ED patients increasingly using new media

A large number of emergency department patients are embracing new media, from smartphones to tablets and apps, and such mHealth tools pose potential for providing healthcare beyond the ED visit.

The "critical mass" adoption can pave a new opportunity to improve public health, reveals a research paper, "The Prevalence and Characteristics of Emergency Medicine Patient Use of New Media," published in the Journal of Medical Internet Research.
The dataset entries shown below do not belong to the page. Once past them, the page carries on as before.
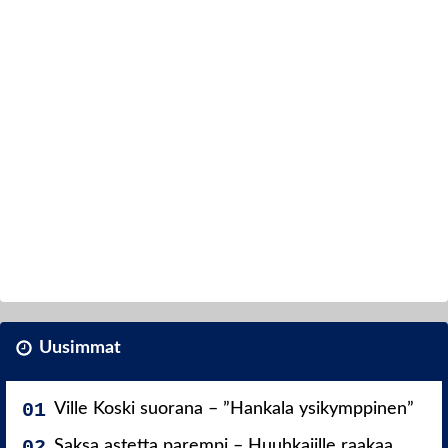
Uusimmat
Ville Koski suorana – ”Hankala ysikymppinen”
Saksa astetta parempi – Huuhkajille raakaa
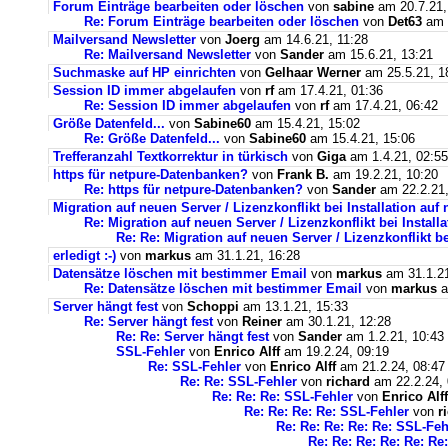
Forum Einträge bearbeiten oder löschen
von
sabine
am 20.7.21,
Re: Forum Einträge bearbeiten oder löschen
von
Det63
am 2
Mailversand Newsletter
von
Joerg
am 14.6.21, 11:28
Re: Mailversand Newsletter
von
Sander
am 15.6.21, 13:21
Suchmaske auf HP einrichten
von
Gelhaar Werner
am 25.5.21, 1
Session ID immer abgelaufen
von
rf
am 17.4.21, 01:36
Re: Session ID immer abgelaufen
von
rf
am 17.4.21, 06:42
Größe Datenfeld...
von
Sabine60
am 15.4.21, 15:02
Re: Größe Datenfeld...
von
Sabine60
am 15.4.21, 15:06
Trefferanzahl Textkorrektur in türkisch
von
Giga
am 1.4.21, 02:55
https für netpure-Datenbanken?
von
Frank B.
am 19.2.21, 10:20
Re: https für netpure-Datenbanken?
von
Sander
am 22.2.21,
Migration auf neuen Server / Lizenzkonflikt bei Installation au
Re: Migration auf neuen Server / Lizenzkonflikt bei Instal
Re: Re: Migration auf neuen Server / Lizenzkonflikt b
erledigt :-)
von
markus
am 31.1.21, 16:28
Datensätze löschen mit bestimmer Email
von
markus
am 31.1.21
Re: Datensätze löschen mit bestimmer Email
von
markus
a
Server hängt fest
von
Schoppi
am 13.1.21, 15:33
Re: Server hängt fest
von
Reiner
am 30.1.21, 12:28
Re: Re: Server hängt fest
von
Sander
am 1.2.21, 10:43
SSL-Fehler
von
Enrico Alff
am 19.2.24, 09:19
Re: SSL-Fehler
von
Enrico Alff
am 21.2.24, 08:47
Re: Re: SSL-Fehler
von
richard
am 22.2.24, 
Re: Re: Re: SSL-Fehler
von
Enrico Alff
Re: Re: Re: Re: SSL-Fehler
von
r
Re: Re: Re: Re: Re: SSL-Feh
Re: Re: Re: Re: Re: Re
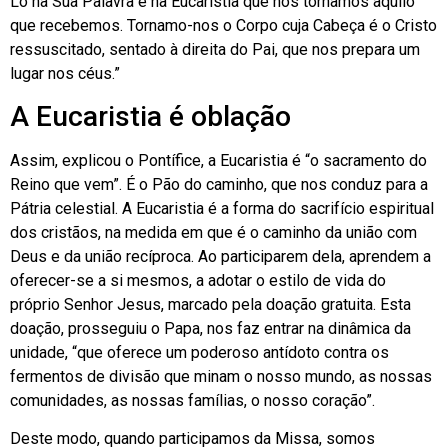
Lo na Sua Palavra e na Eucaristia que nos tornamos aquilo
que recebemos. Tornamo-nos o Corpo cuja Cabeça é o Cristo
ressuscitado, sentado à direita do Pai, que nos prepara um
lugar nos céus.”
A Eucaristia é oblação
Assim, explicou o Pontífice, a Eucaristia é “o sacramento do
Reino que vem”. É o Pão do caminho, que nos conduz para a
Pátria celestial. A Eucaristia é a forma do sacrifício espiritual
dos cristãos, na medida em que é o caminho da união com
Deus e da união recíproca. Ao participarem dela, aprendem a
oferecer-se a si mesmos, a adotar o estilo de vida do
próprio Senhor Jesus, marcado pela doação gratuita. Esta
doação, prosseguiu o Papa, nos faz entrar na dinâmica da
unidade, “que oferece um poderoso antídoto contra os
fermentos de divisão que minam o nosso mundo, as nossas
comunidades, as nossas famílias, o nosso coração”.
Deste modo, quando participamos da Missa, somos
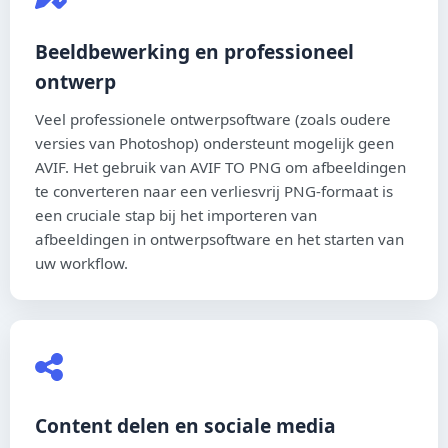
Beeldbewerking en professioneel
ontwerp
Veel professionele ontwerpsoftware (zoals oudere
versies van Photoshop) ondersteunt mogelijk geen
AVIF. Het gebruik van AVIF TO PNG om afbeeldingen
te converteren naar een verliesvrij PNG-formaat is
een cruciale stap bij het importeren van
afbeeldingen in ontwerpsoftware en het starten van
uw workflow.
Content delen en sociale media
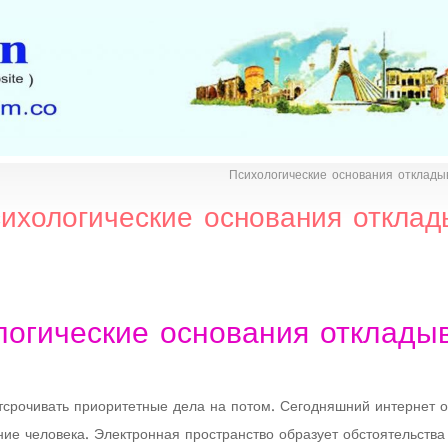
Психологические основания отклады
ихологические основания отклад
логические основания откладыв
тсрочивать приоритетные дела на потом. Сегодняшний интернет о
ние человека. Электронная пространство образует обстоятельства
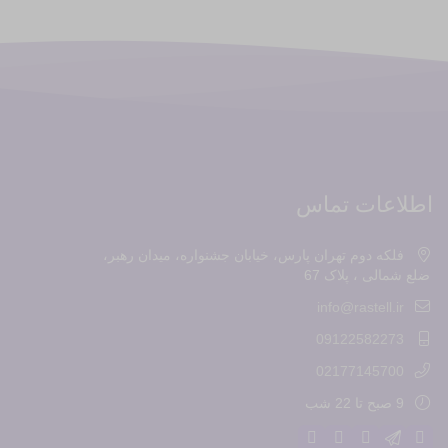
اطلاعات تماس
فلکه دوم تهران پارس، خیابان جشنواره، میدان رهبر،
ضلع شمالی ، پلاک 67
info@rastell.ir
09122582273
02177145700
9 صبح تا 22 شب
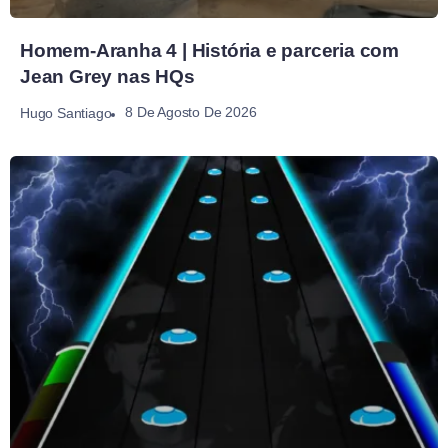
Homem-Aranha 4 | História e parceria com
Jean Grey nas HQs
8 De Agosto De 2026
Hugo Santiago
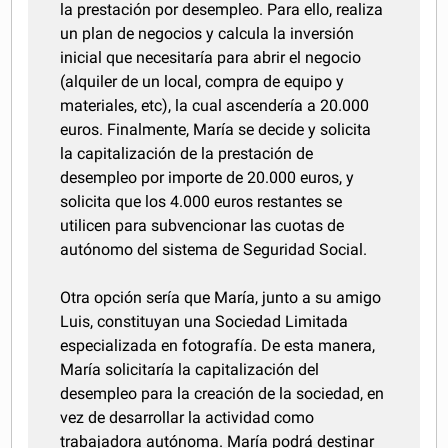
la prestación por desempleo. Para ello, realiza
un plan de negocios y calcula la inversión
inicial que necesitaría para abrir el negocio
(alquiler de un local, compra de equipo y
materiales, etc), la cual ascendería a 20.000
euros. Finalmente, María se decide y solicita
la capitalización de la prestación de
desempleo por importe de 20.000 euros, y
solicita que los 4.000 euros restantes se
utilicen para subvencionar las cuotas de
autónomo del sistema de Seguridad Social.
Otra opción sería que María, junto a su amigo
Luis, constituyan una Sociedad Limitada
especializada en fotografía. De esta manera,
María solicitaría la capitalización del
desempleo para la creación de la sociedad, en
vez de desarrollar la actividad como
trabajadora autónoma. María podrá destinar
The research team, featuring physicians from the departments of emergency medicine at Yale School of Medicine and Beth Israel Deaconess Medical Center, notes that older ED patients are less comfortable with apps and texting tools, and that income status has a positive relationship with smartphone ownership and app use.

Smartphone and texting use, regardless of income, is most prevalent with Latinos and black non-Latinos, states the paper, which focuses on how new media is used in ED settings; the authors also investigate how mobile technology can potentially eliminate healthcare barriers. The study involved 5,994 patients who participated in face-to-face surveys for six weeks at a Southern Connecticut provider between July and August in 2012.

A recent Pew Research Center report reveals that more than half of today's smartphone users, 62 percent, are using their devices to obtain health information, and that today's smartphone may soon be tomorrow's mobile cancer detector given research on a high-resolution data imaging system that snaps onto a standard handset. In-depth analysis of mHealth-focused research studies reveals smartphone apps, text messaging and other digital technologies can decrease recurrence of cardiovascular illness and help those with cardiovascular disease have a healthier life.

In the JMIR paper, 89 percent of respondents say they own a cellphone, with 51 percent owning a smartphone. The older the participant, the less likely they are to text.